We have discussed extensively the policy background, and the legal and other implications of this Bill, and major disagreements remain. The case I advance for amendment 300A is that we have learnt a great deal which tells us that continuing with the implementation based on the timescales envisaged is very high risk. We propose sequencing for Monitor – simply that it should complete, as far as possible, its job as the Foundation Trust regulator before it embarks on becoming the Economic Regulator for the NHS (‘OFSICK’ as some have coined it). The deadline we propose is April 2016.
Deferring economic regulation until the current role of Monitor comes to a natural end makes sense for a number of reasons.
First, it will allow time for the Nicholson challenge to deliver needed savings.

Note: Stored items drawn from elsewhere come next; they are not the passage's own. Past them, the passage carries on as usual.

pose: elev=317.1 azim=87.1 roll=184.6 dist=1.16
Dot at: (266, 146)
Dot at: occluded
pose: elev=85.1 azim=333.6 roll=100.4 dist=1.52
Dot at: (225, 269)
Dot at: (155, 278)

Second, that the role of Monitor as an independent regulator of FTs should not be weakened through the imposition of additional duties. Under amendment 300A, Monitor would have completed its role in authorising FTs and be well on the way to light touch regulation, before it took on new responsibilities relating to competition. The inevitable conflicts of interest, in so far as they are not yet addressed, would be lessened.
Third, it is likely that developing and building the capacity and capabilities required in a wholly new economic regulatory regime will and should take considerable time – there is much to do.

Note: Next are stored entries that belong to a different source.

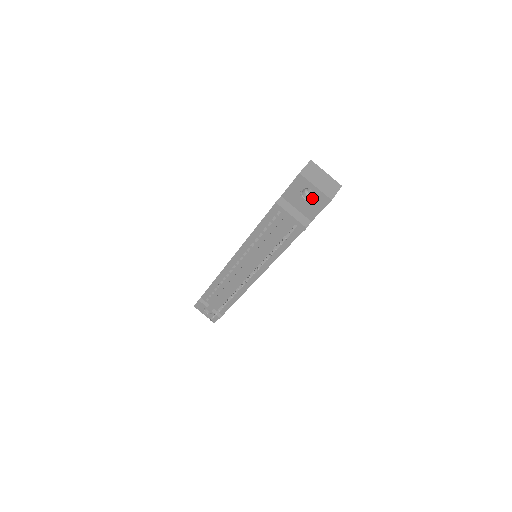
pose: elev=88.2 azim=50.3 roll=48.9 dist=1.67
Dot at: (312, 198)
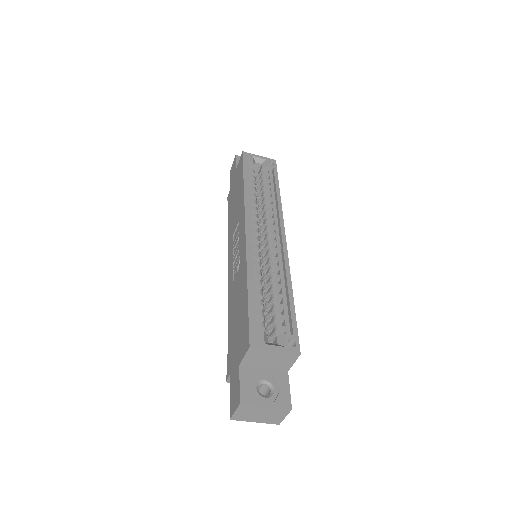
Dot at: occluded
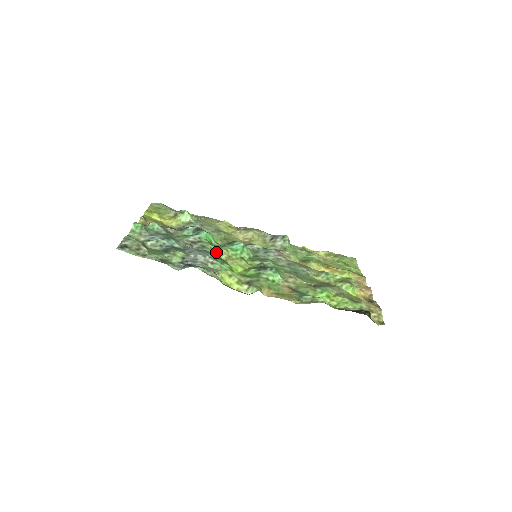
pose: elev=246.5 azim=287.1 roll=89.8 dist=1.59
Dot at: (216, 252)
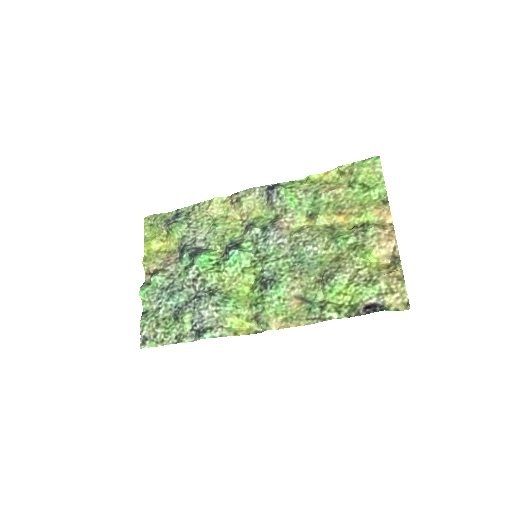
Dot at: (218, 279)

But finally, the most compelling reason for sequencing the introduction of the proposals of this Bill is that it will give time to work with those who have to implement the changes, as opposed to forcing change on them. Concern at the risks posed by this Bill should be heightened by the poor track record of the Department of Health in overseeing and managing change of this magnitude.
We still have no access to the Bill’s Risk Register – despite rulings from the Information Tribunal for its immediate release – but we know that the damaging impact of this mass of change is already being felt. This is a programme with risks that are off the scale, as would be expected in a re-organisation programme dubbed “so large it can be seen from space”. Forcing through change in too tight a timescale, without proper buy-in from those who will be tasked with implementing it, and while so much uncertainty and hostility remains, is not the right path to take.

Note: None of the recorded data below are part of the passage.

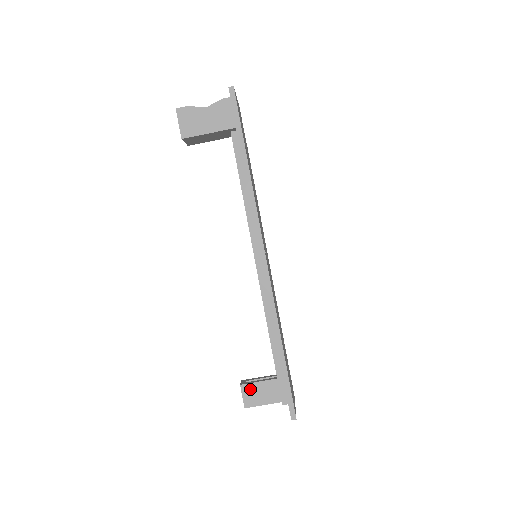
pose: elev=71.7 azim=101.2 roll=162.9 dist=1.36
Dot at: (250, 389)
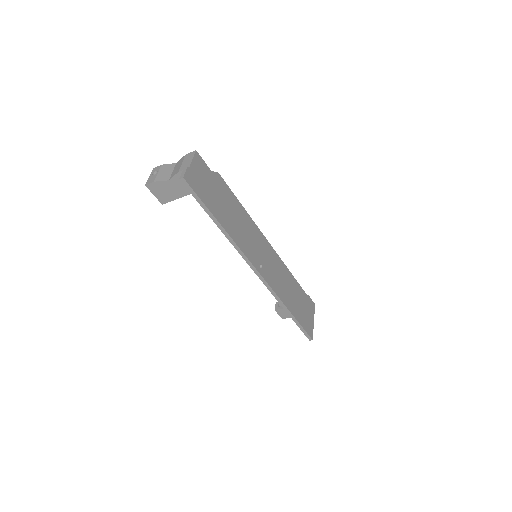
Dot at: (282, 311)
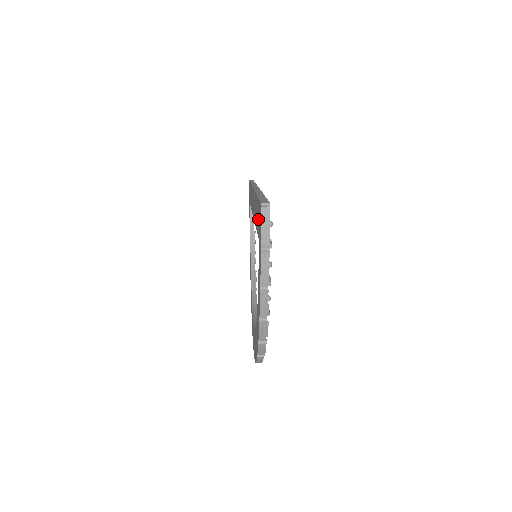
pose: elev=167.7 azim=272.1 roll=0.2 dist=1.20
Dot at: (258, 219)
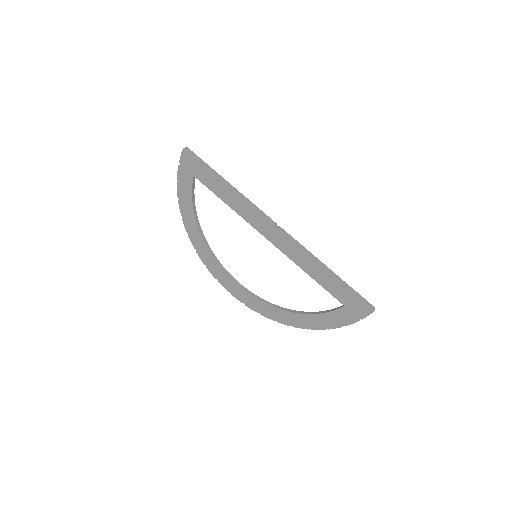
Dot at: (345, 297)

Almost everyone has doubts about Part 3 and how it might work. A delay in implementation gives time for work to be done, evidence to be gathered and further thought given to matters including the failure and pre-failure regimes. Some of what is promised for secondary legislation and for guidance could be published and consulted upon – given sufficient time for sensible reflection.
The Government has a chance to pause and think again, and act in a more measured manner, which we believe will ultimately benefit the NHS and its patients.